**WHAT YOU NEED TO DO**
Please return every line below that contains the string "about".

**PROVIDED RECORDS**
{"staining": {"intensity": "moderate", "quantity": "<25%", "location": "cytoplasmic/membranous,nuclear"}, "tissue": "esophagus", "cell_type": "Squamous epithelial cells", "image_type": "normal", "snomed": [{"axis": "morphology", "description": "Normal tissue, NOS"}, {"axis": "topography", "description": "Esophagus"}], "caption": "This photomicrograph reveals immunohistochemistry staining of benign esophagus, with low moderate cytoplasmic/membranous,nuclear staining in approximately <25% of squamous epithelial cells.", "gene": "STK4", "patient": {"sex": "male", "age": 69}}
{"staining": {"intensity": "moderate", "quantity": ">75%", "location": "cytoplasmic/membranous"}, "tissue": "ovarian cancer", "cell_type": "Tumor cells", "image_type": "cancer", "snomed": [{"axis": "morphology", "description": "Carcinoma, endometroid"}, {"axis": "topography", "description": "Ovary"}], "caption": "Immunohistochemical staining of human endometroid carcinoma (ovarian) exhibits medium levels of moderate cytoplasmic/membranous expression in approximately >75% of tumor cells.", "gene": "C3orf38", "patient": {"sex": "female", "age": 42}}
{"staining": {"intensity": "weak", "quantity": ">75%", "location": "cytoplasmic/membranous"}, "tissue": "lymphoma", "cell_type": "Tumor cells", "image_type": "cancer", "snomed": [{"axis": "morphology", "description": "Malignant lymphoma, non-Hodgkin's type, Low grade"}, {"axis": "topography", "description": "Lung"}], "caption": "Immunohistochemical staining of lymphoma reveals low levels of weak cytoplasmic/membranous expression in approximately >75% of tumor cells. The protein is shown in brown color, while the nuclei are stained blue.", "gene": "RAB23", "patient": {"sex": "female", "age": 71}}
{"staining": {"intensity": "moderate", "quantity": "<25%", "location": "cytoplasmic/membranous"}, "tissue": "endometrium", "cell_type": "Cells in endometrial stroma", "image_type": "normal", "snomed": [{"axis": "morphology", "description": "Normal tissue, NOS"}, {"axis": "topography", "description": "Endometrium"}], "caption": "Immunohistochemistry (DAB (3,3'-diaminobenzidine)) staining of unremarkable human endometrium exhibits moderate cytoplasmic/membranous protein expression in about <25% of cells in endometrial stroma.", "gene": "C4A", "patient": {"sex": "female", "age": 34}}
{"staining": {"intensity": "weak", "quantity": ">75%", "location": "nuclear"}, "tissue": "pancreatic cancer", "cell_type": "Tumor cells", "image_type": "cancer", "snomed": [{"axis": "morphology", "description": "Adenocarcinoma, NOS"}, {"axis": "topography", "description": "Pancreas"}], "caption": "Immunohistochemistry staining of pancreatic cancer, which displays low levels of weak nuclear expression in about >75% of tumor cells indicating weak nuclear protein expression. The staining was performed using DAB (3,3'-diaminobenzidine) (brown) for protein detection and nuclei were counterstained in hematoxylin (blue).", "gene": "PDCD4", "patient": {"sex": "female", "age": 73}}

**EXPECTED ANSWER**
{"staining": {"intensity": "moderate", "quantity": "<25%", "location": "cytoplasmic/membranous"}, "tissue": "endometrium", "cell_type": "Cells in endometrial stroma", "image_type": "normal", "snomed": [{"axis": "morphology", "description": "Normal tissue, NOS"}, {"axis": "topography", "description": "Endometrium"}], "caption": "Immunohistochemistry (DAB (3,3'-diaminobenzidine)) staining of unremarkable human endometrium exhibits moderate cytoplasmic/membranous protein expression in about <25% of cells in endometrial stroma.", "gene": "C4A", "patient": {"sex": "female", "age": 34}}
{"staining": {"intensity": "weak", "quantity": ">75%", "location": "nuclear"}, "tissue": "pancreatic cancer", "cell_type": "Tumor cells", "image_type": "cancer", "snomed": [{"axis": "morphology", "description": "Adenocarcinoma, NOS"}, {"axis": "topography", "description": "Pancreas"}], "caption": "Immunohistochemistry staining of pancreatic cancer, which displays low levels of weak nuclear expression in about >75% of tumor cells indicating weak nuclear protein expression. The staining was performed using DAB (3,3'-diaminobenzidine) (brown) for protein detection and nuclei were counterstained in hematoxylin (blue).", "gene": "PDCD4", "patient": {"sex": "female", "age": 73}}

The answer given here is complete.